I will try to describe this as best I can. I work for an organization that is basically an ISP for school districts. We would like to implement VoIP in our internal office (15 or so employees). Currently every employee has their own phone and own outside line. We would like to eliminate this. We would like to have 8 outside lines, and route everything through Asterisk. Basically we would have 3 “main” lines ring into the secretary’s phone. Everyone else would have private extensions that they would have to dial a certain number to get an outside line (from a “pool” of 8 or so outside lines). If someone would call in, and the phone wouldn’t pick up after so many rings, we would like the call to be routed to a menu (press 1 to talk to Mary, etc).
Here are features we want:
Call Transfer/Forwarding
Voicemail
Caller ID
Speakerphone
Soft Phone
What kind of hardware would I have to buy to implement this (not the server, but the actual Digium equipment)??? Is this possible with Asterisk? I’m fairly competent with Linux, but I am very new to Asterisk, VoIP, and SIP.

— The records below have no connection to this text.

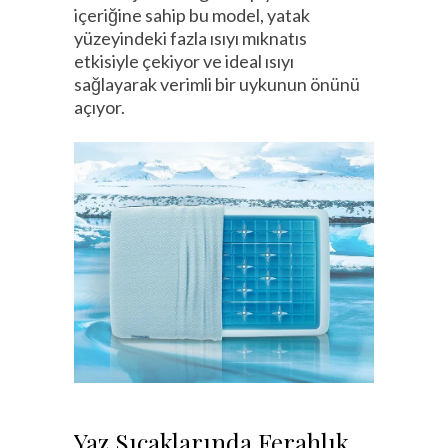
içeriğine sahip bu model, yatak
yüzeyindeki fazla ısıyı mıknatıs
etkisiyle çekiyor ve ideal ısıyı
sağlayarak verimli bir uykunun önünü
açıyor.
Yaz Sıcaklarında Ferahlık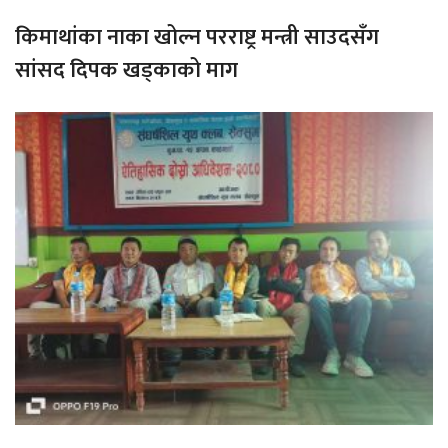
किमाथांका नाका खोल्न परराष्ट्र मन्त्री साउदसँग
सांसद दिपक खड्काको माग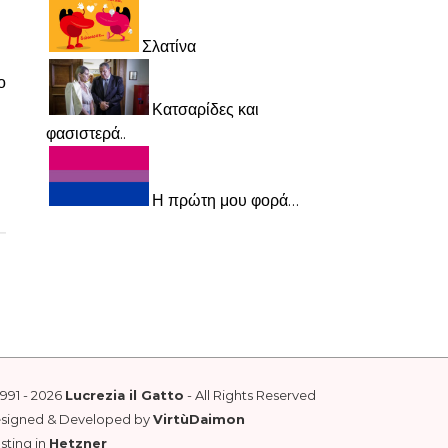
Σλατίνα
ο
Κατσαρίδες και
φασιστερά..
Η πρώτη μου φορά…
1991 - 2026
Lucrezia il Gatto
- All Rights Reserved
esigned & Developed by
VirtùDaimon
sting in
Hetzner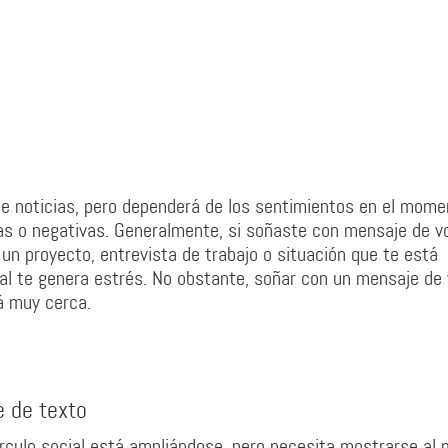
de noticias, pero dependerá de los sentimientos en el mome
vas o negativas. Generalmente, si soñaste con mensaje de v
un proyecto, entrevista de trabajo o situación que te está
ual te genera estrés. No obstante, soñar con un mensaje de
á muy cerca.
e de texto
rculo social está ampliándose, pero necesita mostrarse al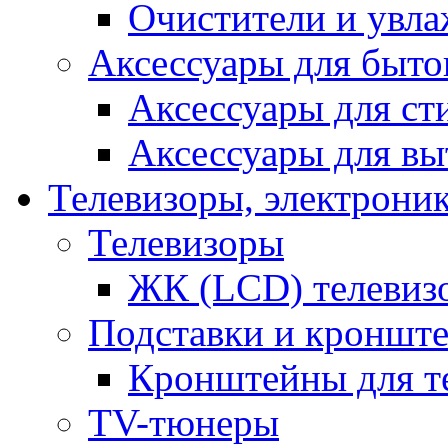
Очистители и увла
Аксессуары для быто
Аксессуары для с
Аксессуары для вы
Телевизоры, электрони
Телевизоры
ЖК (LCD) телевиз
Подставки и кроншт
Кронштейны для т
TV-тюнеры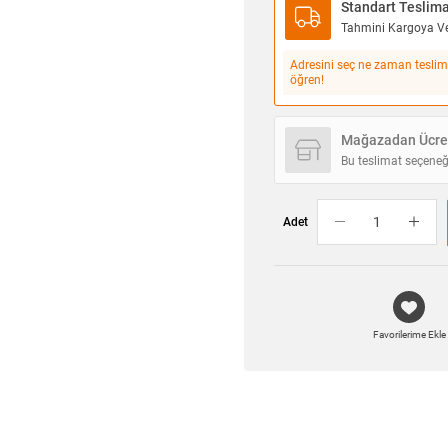
Standart Teslim
Tahmini Kargoya Ver
Adresini seç ne zaman teslim
öğren!
Mağazadan Ücret
Bu teslimat seçeneğ
Adet
Favorilerime Ekle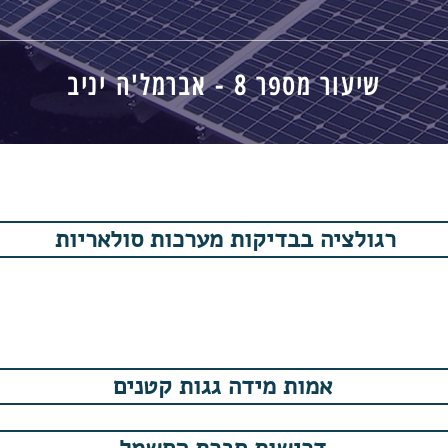
שיעור מספר 8 - אברמל'ה יניב
רגולציה בבדיקות מערכות סולאריות
אמות מידה גגות קטנים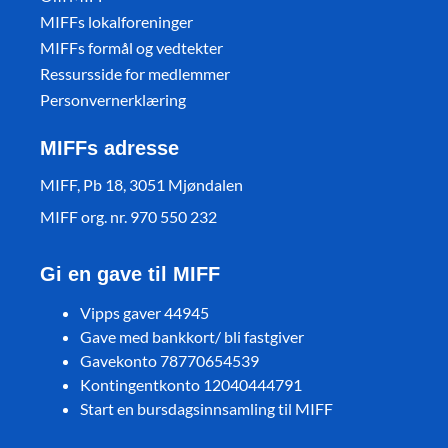
MIFFs lokalforeninger
MIFFs formål og vedtekter
Ressursside for medlemmer
Personvernerklæring
MIFFs adresse
MIFF, Pb 18, 3051 Mjøndalen
MIFF org. nr. 970 550 232
Gi en gave til MIFF
Vipps gaver 44945
Gave med bankkort/ bli fastgiver
Gavekonto 78770654539
Kontingentkonto 12040444791
Start en bursdagsinnsamling til MIFF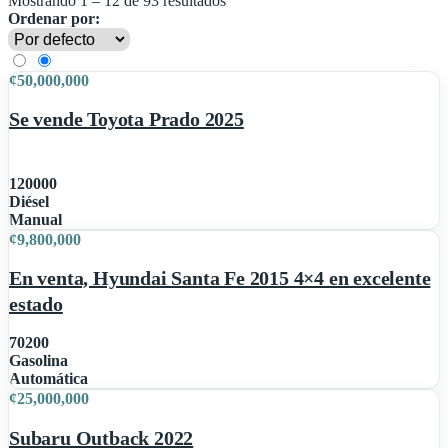
Mostrando
1
–
12
de 93 resultados
Ordenar por:
2
¢
50,000,000
Se vende Toyota Prado 2025
120000
Diésel
14
Manual
¢
9,800,000
Destacado
En venta, Hyundai Santa Fe 2015 4×4 en excelente
estado
70200
Gasolina
1
Automática
¢
25,000,000
Subaru Outback 2022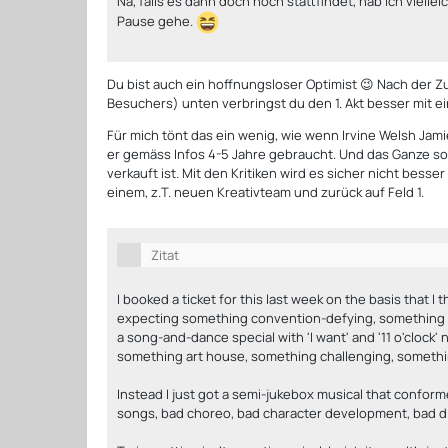
Na, falls es dann doch noch stattfindet, hab ich viellei
Pause gehe.
Du bist auch ein hoffnungsloser Optimist 😉 Nach der Z
Besuchers) unten verbringst du den 1. Akt besser mit ei
Für mich tönt das ein wenig, wie wenn Irvine Welsh Jam
er gemäss Infos 4-5 Jahre gebraucht. Und das Ganze so
verkauft ist. Mit den Kritiken wird es sicher nicht bess
einem, z.T. neuen Kreativteam und zurück auf Feld 1.
Zitat
I booked a ticket for this last week on the basis that I
expecting something convention-defying, something wh
a song-and-dance special with 'I want' and '11 o'clock'
something art house, something challenging, someth
Instead I just got a semi-jukebox musical that conformed
songs, bad choreo, bad character development, bad di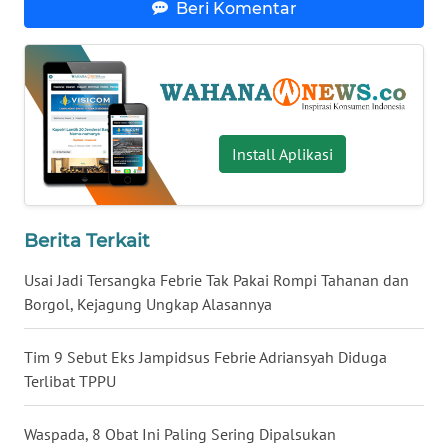
Beri Komentar
WN
BABEL
WN
SUMBAR
Install Aplikasi
WN
SUMSEL
Berita Terkait
WN
BENGKULU
Usai Jadi Tersangka Febrie Tak Pakai Rompi Tahanan dan
Borgol, Kejagung Ungkap Alasannya
WN
LAMPUNG
Tim 9 Sebut Eks Jampidsus Febrie Adriansyah Diduga
Terlibat TPPU
WN
JATENG
Waspada, 8 Obat Ini Paling Sering Dipalsukan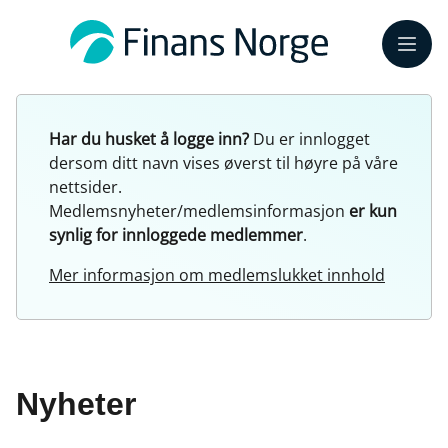
Meny
Har du husket å logge inn?
Du er innlogget
dersom ditt navn vises øverst til høyre på våre
nettsider.
Medlemsnyheter/medlemsinformasjon
er kun
synlig for innloggede medlemmer
.
Mer informasjon om medlemslukket innhold
Nyheter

What you’re looking to do here can be accomplished with very little technology. You’d need a SIP or IAX phone for each user, a single linux server, and a digium (or compatible) PCI card.
All of the routing, menus, VM, and other features you’re asking about can be handled within asterisk.
T1 card (many work w/ asterisk) and a channel bank. Configure bank accordignly.
SIP-POTS gateway appliance. Provides a number of POTS ports (FXO and/or FXS) and connects to * via SIP. This is like an ATA but goes both ways and has more ports.
Xorcom Astribank USB-POTS USB channel bank. I don’t know of any USA resellers.
If you have IP phones for your workers, then you will only need 8 FXO ports on the * side. Two Digium TDM400’s or one Sangoma A200 spec’d as 8fxo (will take up two slots in your system, but only one PCI slot) will do you nicely.
We would like our employees to have IP Phones. Sounds like the TDM400P is a good deal, and will work nicely for us.
The configuration I mention above… Would it be hard to setup? I’ve never used Asterisk before. We rely alot on our phone system. I would need it to be stable and working correctly.
It would work quite nicely. Setting up * is hard the first time, but it gets easier as you understand it. See the sticky at the top of this forum and chekc out the book Asterisk: The Future of Telephony. Read the section on extensions.conf. Once you understand that you can do anything.